Documentation ¶
Overview ¶
Package uax is about Unicode Annexes and their algorithms.
Description ¶
From the Unicode Consortium:
A Unicode Standard Annex (UAX) forms an integral part of the Unicode Standard, but is published online as a separate document. The Unicode Standard may require conformance to normative content in a Unicode Standard Annex, if so specified in the Conformance chapter of that version of the Unicode Standard. The version number of a UAX document corresponds to the version of the Unicode Standard of which it forms a part.
[...]
A string of Unicode‐encoded text often needs to be broken up into text elements programmatically. Common examples of text elements include what users think of as characters, words, lines (more precisely, where line breaks are allowed), and sentences. The precise determination of text elements may vary according to orthographic conventions for a given script or language. The goal of matching user perceptions cannot always be met exactly because the text alone does not always contain enough information to unambiguously decide boundaries. For example, the period (U+002E FULL STOP) is used ambiguously, sometimes for end‐of‐sentence purposes, sometimes for abbreviations, and sometimes for numbers. In most cases, however, programmatic text boundaries can match user perceptions quite closely, although sometimes the best that can be done is not to surprise the user.
[...]
There are many different ways to divide text elements corresponding to user‐perceived characters, words, and sentences, and the Unicode Standard does not restrict the ways in which implementations can produce these divisions.

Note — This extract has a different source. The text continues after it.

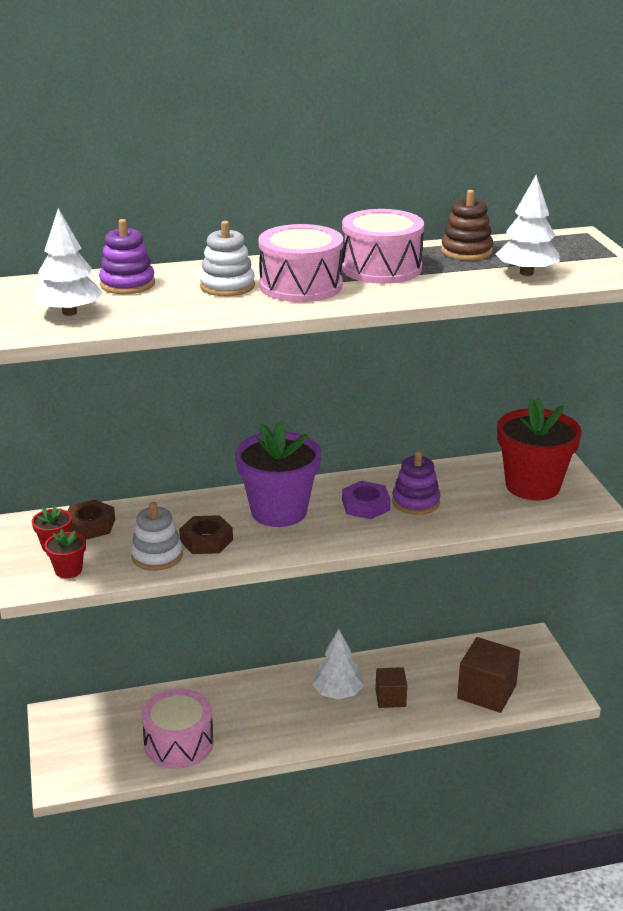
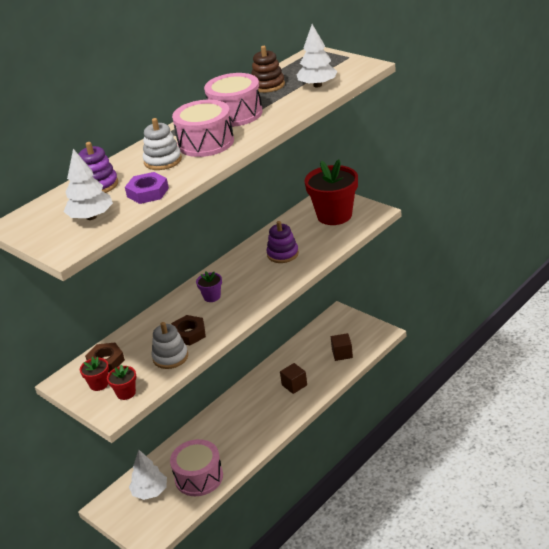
camera: 30 degrees left, 5 degrees up
(279, 511) = (212, 297): purple flower pot -> purple flower pot, size x0.45
(337, 693) = (262, 398): white tree -> white tree (150, 492)
(365, 505) = (257, 269): purple nut -> purple nut (148, 192)
(486, 692) = (342, 353): brown cube -> brown cube, size x0.60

This specification defines default mechanisms; more sophisticated implementations can and should tailor them for particular locales or environments. For example, reliable detection of word boundaries in languages such as Thai, Lao, Chinese, or Japanese requires the use of dictionary lookup, analogous to English hyphenation.
Package Contents ¶
Implementations of specific UAX algorithms is done in the various sub-packages of uax. The driver type for some of the breaking-algorithms sits in sub-package segment and will use breaker-algorithms from other sub-packages.
Base package uax provides some of the necessary means to implement UAX breaking algorithms. Please note that it is in now way mandatory to use the supporting types and functions of this package. Implementors of additional breaking algorithms are free to ignore some or all of the helpers and instead implement their breaking algorithms from scratch.

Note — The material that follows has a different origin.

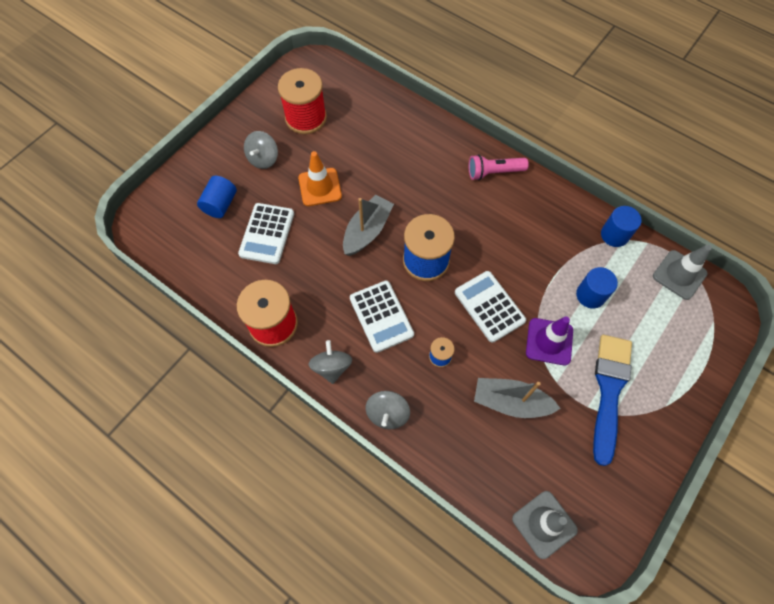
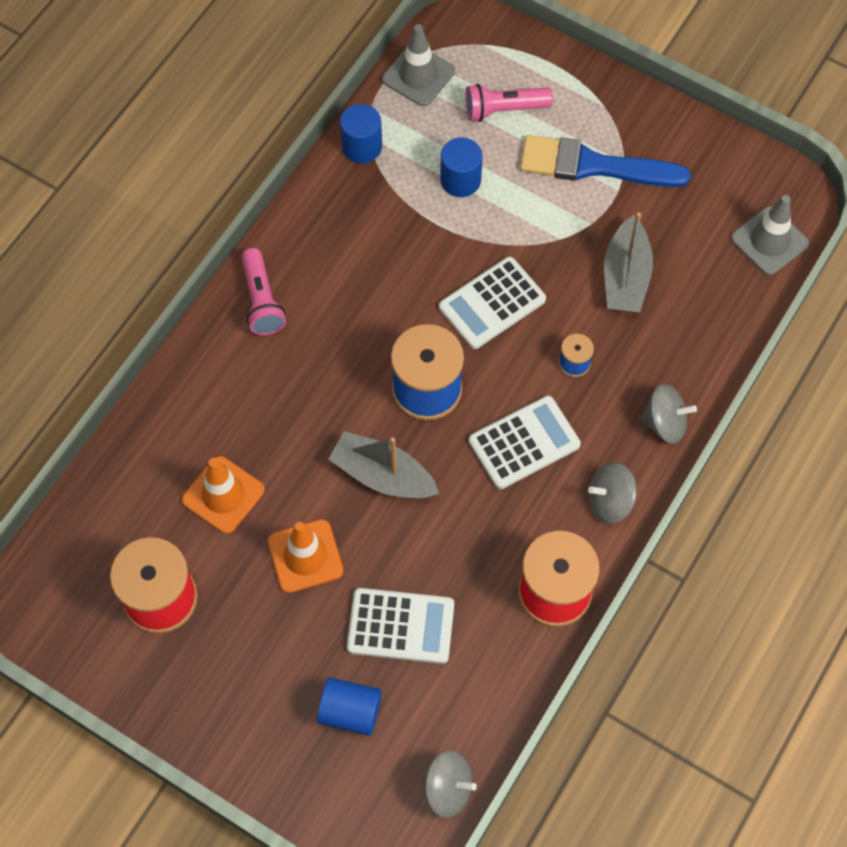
camera: 95 degrees left, 0 degrees up
(263, 159) = (253, 656): grey spinning top -> grey spinning top (448, 789)
(364, 148) = (223, 495): none -> orange traffic cone
(549, 341) = (535, 231): purple traffic cone -> none
(655, 330) = (504, 110): none -> pink flashlight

Every implementation of UAX breaking algorithms has to handle the trade-off between efficiency and understandability. Algorithms as described in the Unicodes Annex documents are no easy read when considering all the details and edge cases. Getting it 100% right therefore sometimes may be tricky. Implementations in the sub-packages of uax try to strike a balance between efficiency and readability. The helper classes of uax allow implementors to transform UAX-rules into fairly readable small functions. From a maintenance point-of-view this is preferrable to huge and complex cascades of if-statements, which may provide better performance, but are hard to understand. Most of the breaking algorithms within sub-packages of uax therefore utilize the helper types from package uax.
We perform segmenting Unicode text based on rules, which are short regular expressions, i.e. finite state automata. This corresponds well with the formal UAX description of rules (except for the Bidi-rules, which are better understood as rules for a context-sensitive grammar). Every step within a rule is performed by executing a function. This function recognizes a single code-point class and returns another function. The returned function represents the expectation for the next code-point(-class). These kind of matching by function is continued until a rule is accepted or aborted.

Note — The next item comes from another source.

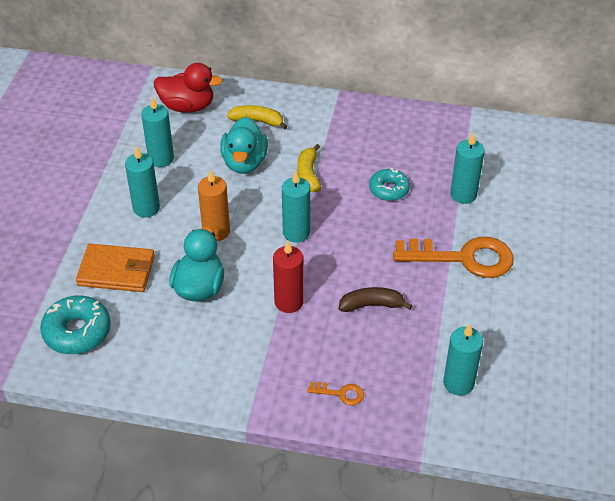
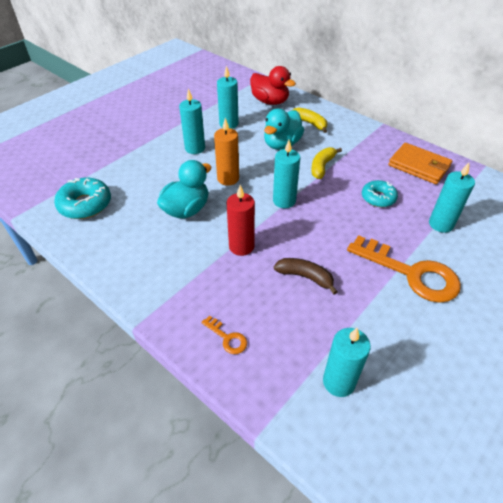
camera: 30 degrees right, 0 degrees up
(116, 271) = (143, 178): orange wallet -> orange wallet (419, 166)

An example let's consider rule WB13b “Do not break from extenders” from UAX#29:
ExtendNumLet x (ALetter | Hebrew_Letter| Numeric | Katakana)
The 'x' denotes a suppressed break. All the identifiers are UAX#29-specific classes for code-points. Matching them will call two functions in sequence:
rule_WB13b( … ) // match ExtendNumLet -> finish_WB13b( … ) // match any of ALetter … Katakana
The final return value will either signal an accept or abort.
The uax helper to perform this kind of matching is called Recognizer. A set of Recognizers comprises an NFA and will match break opportunities for a given UAX rule-set. Recognizers receive rune events and therefore implement interface RuneSubscriber.
Rune Events ¶
Walking the runes (= code-points) of a Unicode text and firing rules to match segments will produce a high fluctuation of short-lived Recognizers. Every Recognizer will have to react to the next rune read. Package uax provides a publish-subscribe mechanism for signalling new runes to all active Recognizers.
The default rune-publisher will distribute rune events to rune-subscribers and collect return values. Subscribers are required to return active matches and possible break-opportunities (or suppression thereof). After all subscribers are done consuming the rune, the publisher harvests subscribers which have ended their life-cycle (i.e., either accepted or aborted). Dead subscribers are flagging this with Done()==true and get unsubscribed.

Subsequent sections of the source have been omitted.